UVU: Improving Multimodal Understanding via Vision-Language Unified Autoregressive Paradigm

Zhehan Kan ⋅ Xinghua Jiang ⋅ Yanlin Liu ⋅ Xiaochen Yang ⋅ ZHIXIANG WEI ⋅ Shifeng Liu ⋅ Yubo Zhu ⋅ Qingmin Liao ⋅ Wenming Yang ⋅ Xin Li ⋅ Yinsong Liu ⋅ Deqiang Jiang ⋅ Xing Sun

Paper PDF

Abstract

Despite remarkable advancements in multimodal large language models (MLLMs), their fine-grained visual understanding is constrained by reliance on pure textual supervision.

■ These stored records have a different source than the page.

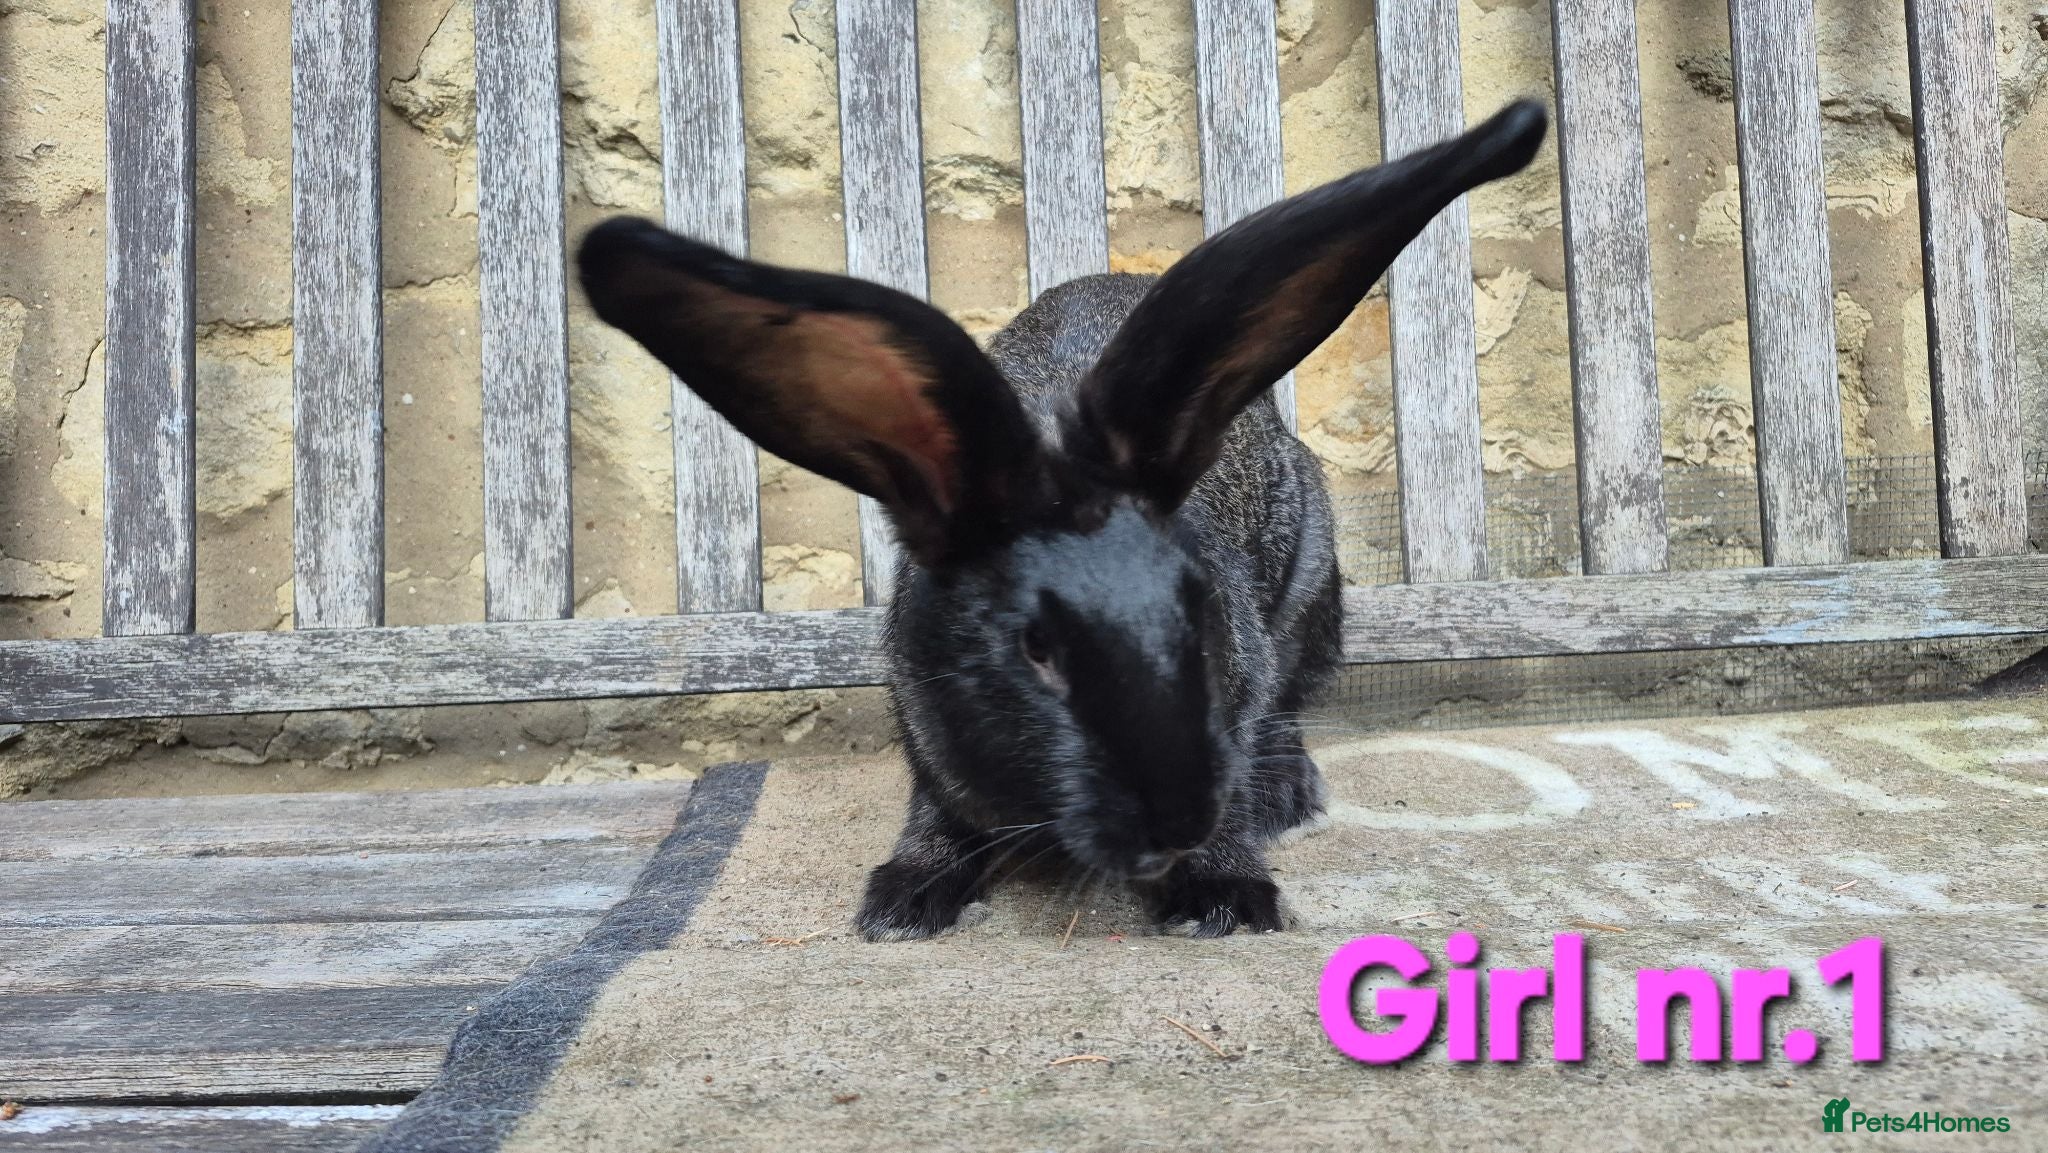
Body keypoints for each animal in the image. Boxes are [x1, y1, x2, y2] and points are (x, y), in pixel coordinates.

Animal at [577, 99, 1547, 940]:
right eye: (1033, 650)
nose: (1175, 819)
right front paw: (905, 898)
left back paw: (1289, 795)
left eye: (1201, 620)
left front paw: (1225, 896)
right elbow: (934, 813)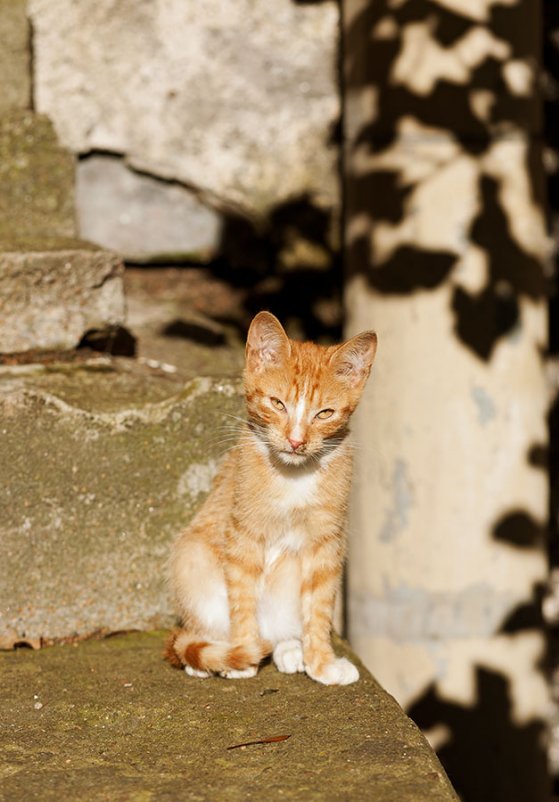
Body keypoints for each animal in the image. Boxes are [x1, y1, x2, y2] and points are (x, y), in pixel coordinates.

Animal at [165, 310, 376, 684]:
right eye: (277, 404)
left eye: (325, 413)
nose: (296, 441)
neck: (293, 476)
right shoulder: (242, 535)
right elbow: (242, 600)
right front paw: (243, 654)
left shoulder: (327, 542)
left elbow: (319, 608)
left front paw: (321, 661)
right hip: (190, 558)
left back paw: (289, 648)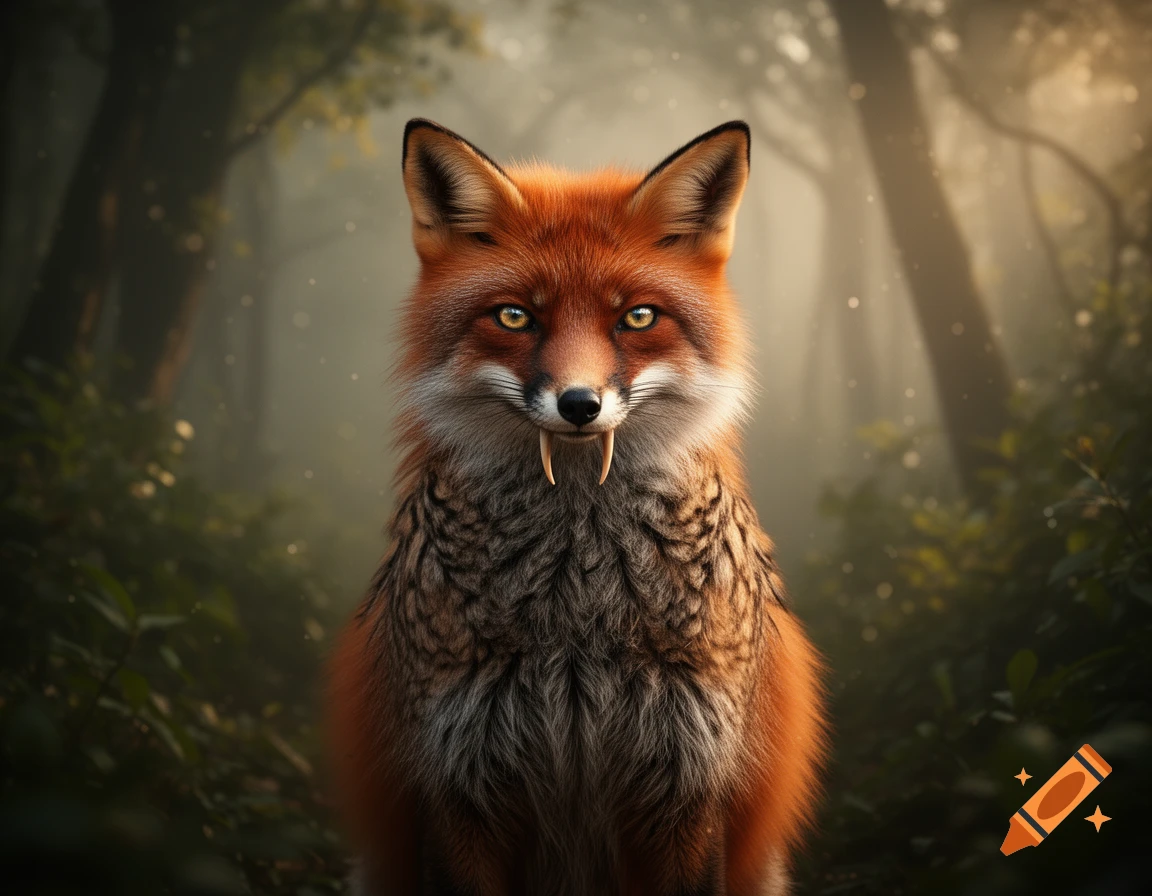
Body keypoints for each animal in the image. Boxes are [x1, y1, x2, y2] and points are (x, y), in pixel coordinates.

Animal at [326, 118, 828, 896]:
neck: (578, 612)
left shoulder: (690, 779)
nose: (579, 404)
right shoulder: (455, 779)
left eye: (638, 317)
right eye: (515, 316)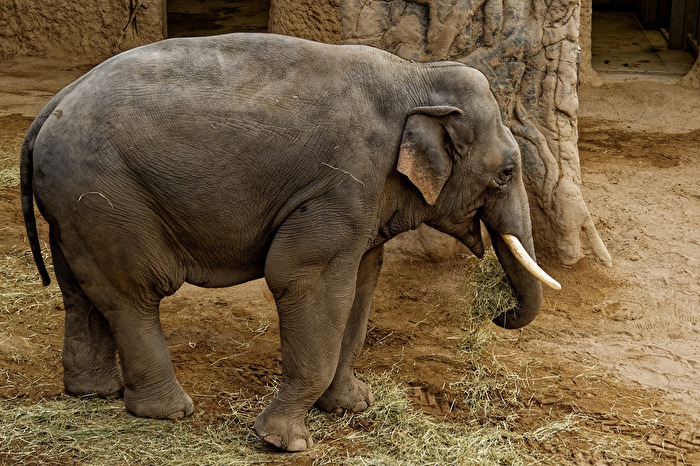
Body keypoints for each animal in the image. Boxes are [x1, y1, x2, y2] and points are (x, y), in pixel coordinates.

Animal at [20, 33, 559, 452]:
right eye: (505, 173)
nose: (498, 314)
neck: (416, 74)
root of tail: (49, 106)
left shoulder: (366, 199)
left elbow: (362, 285)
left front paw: (351, 406)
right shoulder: (342, 184)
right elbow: (303, 279)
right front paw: (285, 442)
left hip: (74, 207)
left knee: (82, 292)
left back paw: (94, 393)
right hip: (106, 196)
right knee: (134, 294)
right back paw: (168, 412)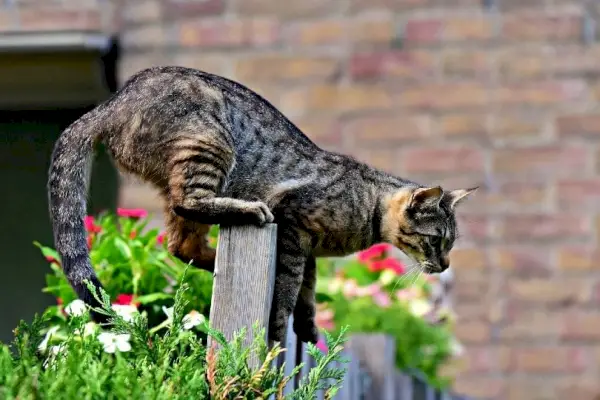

To unify understanding and generation capabilities, unified autoregressive multimodal models introduce visual supervision; however, they impair multimodal understanding due to the effects of visual feature discretization and orthogonality between image-text loss gradients. In this paper, we observe that pixel-level image patches and textual tokens coexist in raw high-dimensional spaces with inherent input symmetry. Motivated by this insight, we propose UVU, a novel vision-language unified autoregressive framework that eschews vector quantization. It uniquely employs continuous visual encoding for lossless representation of visual inputs and proposes a large-scale iterative hierarchical clustering algorithm to construct a pixel-level visual codebook, thereby extending the vocabulary for unified supervision and enabling autoregressive generation of pixel-level image tokens alongside textual tokens. UVU effectively synergizes pixel-level visual perception with semantic-level visual understanding, internalizing visual generation capabilities and, for the first time, unlocking the facilitative role of visual supervision in enhancing understanding. Extensive experiments across multiple tasks demonstrate that MLLMs are capable of achieving superior multimodal understanding performance under the supervised learning paradigm of UVU.